TEXTE À ANALYSER
C’est un ouvrage à la fois didactique et engagé que nous propose Normand Baillargeon. En effet, Baillargeon ne se cantonne pas au rôle de pédagogue, il prend position. À ce titre, l’ouvrage prend l’allure d’un réquisitoire contre une pensée anarchiste dogmatique et l’auteur nous incite à réfléchir afin d’étayer dans un contexte politique qui s’y prête, les éléments nécessaires pour repenser l’anarchisme. C’est en partie à cette invitation que je voudrais répondre. En partie seulement, parce que mon commentaire se limitera à montrer que si l’anarchisme n’est pas une appellation d’origine contrôlée, il n’en demeure pas moins que certaines des propositions avancées par Baillargeon risquent, à trop mélanger les cépages, de faire de l’anarchisme un simple vin de table!
J’aimerais tout particulièrement discuter d’un problème qui me semble miner l’entreprise de Baillargeon : son compromis avec l’État. On pourrait à la limite se contenter de relever la contradiction entre la proposition de l’auteur et l’idéal libertaire, mais plus pernicieuse encore est l’idée même d’entrevoir une trêve possible avec un État-instrument-du-capital qui se serait métamorphosé par magie en un État-allié-protecteur-des-plus-démunis. Un tel compromis frappe au cœur la pensée anarchiste, sans pour autant avoir la portée politique escomptée par l’auteur. L’objectif de Baillargeon, d’ouvrir une réflexion sur la pensée anarchiste dans le contexte contemporain, est des plus louables, mais c’est son appréhension de l’État qui pose problème dans l’analyse.

EXTRAITS DES DONNÉES
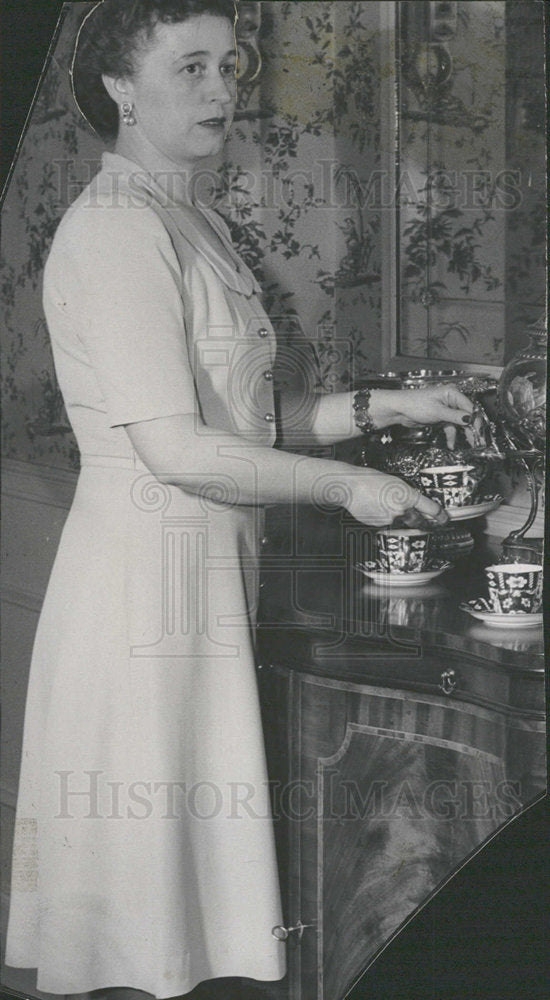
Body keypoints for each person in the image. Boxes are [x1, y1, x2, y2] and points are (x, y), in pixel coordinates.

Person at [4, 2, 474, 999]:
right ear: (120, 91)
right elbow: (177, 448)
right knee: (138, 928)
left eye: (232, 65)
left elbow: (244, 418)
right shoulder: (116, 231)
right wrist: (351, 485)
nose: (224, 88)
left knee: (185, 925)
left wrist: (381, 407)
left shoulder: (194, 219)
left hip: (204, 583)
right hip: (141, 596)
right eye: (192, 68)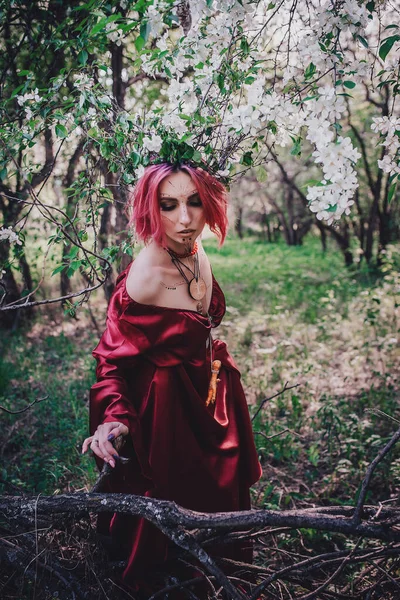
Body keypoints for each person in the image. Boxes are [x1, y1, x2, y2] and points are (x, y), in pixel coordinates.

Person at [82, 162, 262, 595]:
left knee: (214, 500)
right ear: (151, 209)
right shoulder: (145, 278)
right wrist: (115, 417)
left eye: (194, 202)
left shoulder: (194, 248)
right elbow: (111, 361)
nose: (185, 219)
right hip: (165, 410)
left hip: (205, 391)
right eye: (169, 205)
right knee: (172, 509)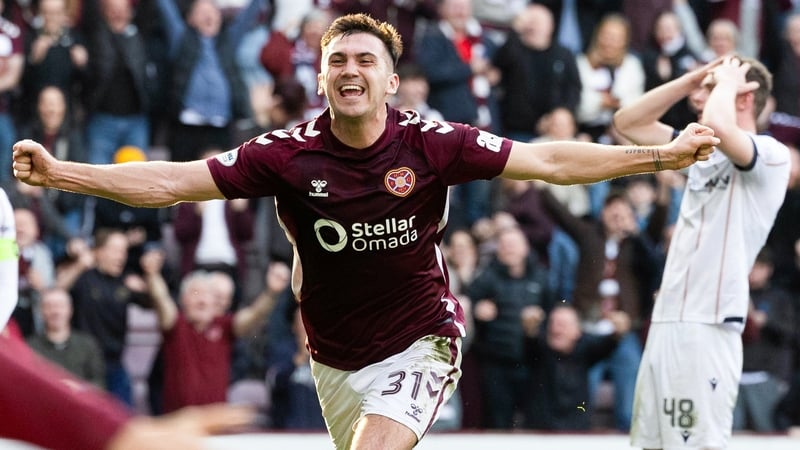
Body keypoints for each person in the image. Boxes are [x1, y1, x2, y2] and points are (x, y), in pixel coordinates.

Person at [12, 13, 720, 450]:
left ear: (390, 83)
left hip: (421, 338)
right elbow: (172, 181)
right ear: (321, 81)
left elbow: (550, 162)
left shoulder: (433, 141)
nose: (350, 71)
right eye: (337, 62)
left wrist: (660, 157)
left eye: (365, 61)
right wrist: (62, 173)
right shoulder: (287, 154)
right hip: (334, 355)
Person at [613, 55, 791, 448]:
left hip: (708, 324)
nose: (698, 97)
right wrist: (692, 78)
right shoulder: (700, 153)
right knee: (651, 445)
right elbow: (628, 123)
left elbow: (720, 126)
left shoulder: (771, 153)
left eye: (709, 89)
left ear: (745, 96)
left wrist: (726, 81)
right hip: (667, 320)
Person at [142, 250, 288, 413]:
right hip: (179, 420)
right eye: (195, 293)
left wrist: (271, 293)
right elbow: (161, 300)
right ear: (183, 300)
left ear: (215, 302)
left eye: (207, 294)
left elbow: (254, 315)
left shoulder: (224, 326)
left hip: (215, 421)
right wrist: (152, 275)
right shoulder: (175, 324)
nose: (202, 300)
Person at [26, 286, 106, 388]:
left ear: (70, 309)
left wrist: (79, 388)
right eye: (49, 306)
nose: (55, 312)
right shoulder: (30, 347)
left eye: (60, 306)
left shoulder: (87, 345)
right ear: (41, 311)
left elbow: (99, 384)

--

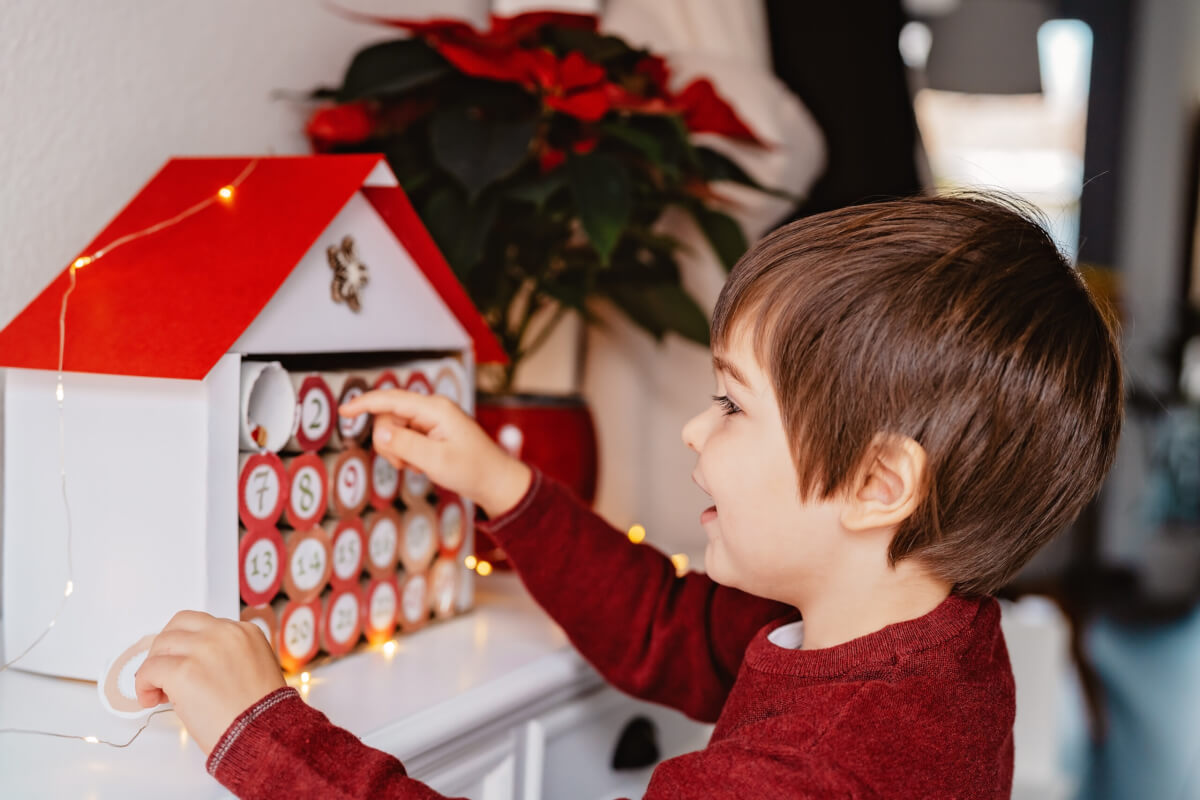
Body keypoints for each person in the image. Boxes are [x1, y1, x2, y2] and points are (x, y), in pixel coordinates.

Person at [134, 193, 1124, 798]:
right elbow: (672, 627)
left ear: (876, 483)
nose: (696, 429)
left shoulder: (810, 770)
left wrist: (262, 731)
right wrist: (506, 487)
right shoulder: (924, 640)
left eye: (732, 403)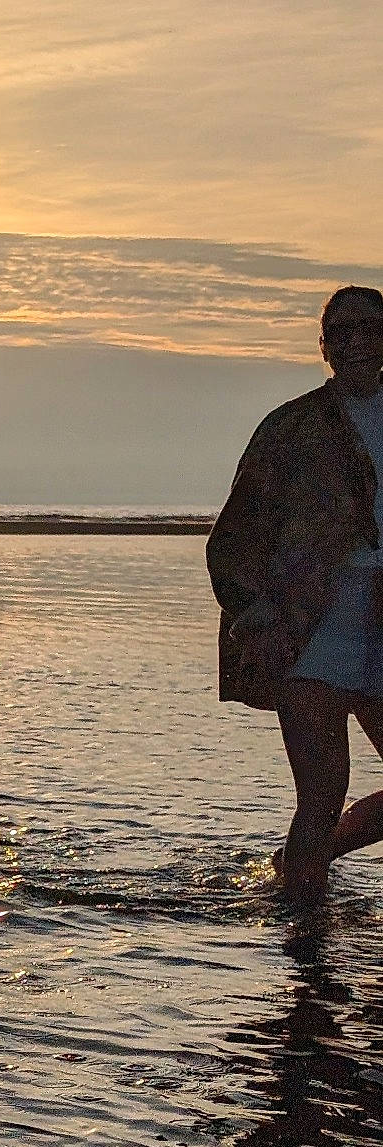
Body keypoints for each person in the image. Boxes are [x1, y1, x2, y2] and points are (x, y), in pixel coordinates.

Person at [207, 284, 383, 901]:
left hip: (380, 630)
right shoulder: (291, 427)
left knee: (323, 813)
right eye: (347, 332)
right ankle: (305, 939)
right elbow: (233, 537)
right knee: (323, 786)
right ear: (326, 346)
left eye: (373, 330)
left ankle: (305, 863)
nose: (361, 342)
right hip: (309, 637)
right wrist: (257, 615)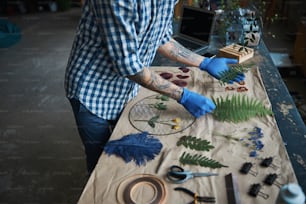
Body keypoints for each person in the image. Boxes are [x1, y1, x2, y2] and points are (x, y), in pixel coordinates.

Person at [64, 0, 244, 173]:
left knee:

EN QUOI CONSISTE
Dans le texte à analyser, reformulez de façon plus concise le paragraphe qui commence par « J’aimerais tout particulièrement discuter » en conservant ses idées principales.

SOLUTION PROPOSÉE
Le commentaire veut discuter d’un problème qui mine l’entreprise de Baillargeon : son compromis avec l’État. Ce compromis contredit l’idéal libertaire. Plus grave encore, il suppose une trêve avec un État instrument du capital, comme si celui-ci était devenu par magie un allié protecteur des plus démunis. Il frappe ainsi au cœur la pensée anarchiste sans avoir la portée politique espérée. L’objectif d’ouvrir une réflexion sur l’anarchisme dans le contexte contemporain est louable, mais la manière d’appréhender l’État pose problème.